New in version 2.3.2
September 16th, 2011
- This version includes a variety of fixes made to ensure PDFTextStream is capable of extracting text from PDF documents that are nonconforming to the PDF specification.
- It also includes a variety of performance enhancements.
New in version 2.3.0 (April 24th, 2009)
- Added an .isStruckThrough() method to com.snowtide.pdf.TextUnit, indicating whether a character has a strikethrough drawn through it.
- Improved PDFTextStream's support for embedded character mappings.
- The calculation of whitespace between words has been fixed to properly account for whitespace that is explicitly encoded in the source PDF documents.
- Improved PDFTextStream's handling of composite content encodings, which previously could fail resulting in some ranges of PDF content being 'ignored' during extraction.
- Fixed a bug in VisualOutputTarget where text from a single line would be split over multiple lines
- Improved vertical alignment of text extracted using VisualOutputTarget
- Improved VisualOutputTarget-produced extracts to eliminate spurious additional whitespace between closely-adjacent words
New in version 2.2.5 (December 31st, 2008)
- This release adds support for extracting XFA forms data as XML.
- It significantly improves the performance of text extraction using VisualOutputTarget.
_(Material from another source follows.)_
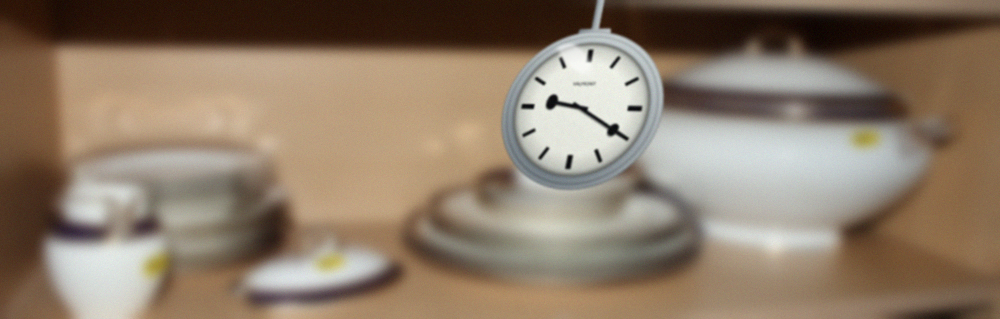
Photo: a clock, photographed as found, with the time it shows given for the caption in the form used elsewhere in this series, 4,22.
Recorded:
9,20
Support for PDF documents larger than 2GB.
- A fix for a bug where the encodings from embedded Type1 fonts were previously not being applied properly in some circumstances.
- A fix for a problem where newer content in updated PDF documents was sometimes being ignored.
- A fix for a problem where PDFDocEncoding-encoded bookmarks and metadata were not being decoded properly.
- A .getDestinationName() method in com.snowtide.pdf.Bookmark.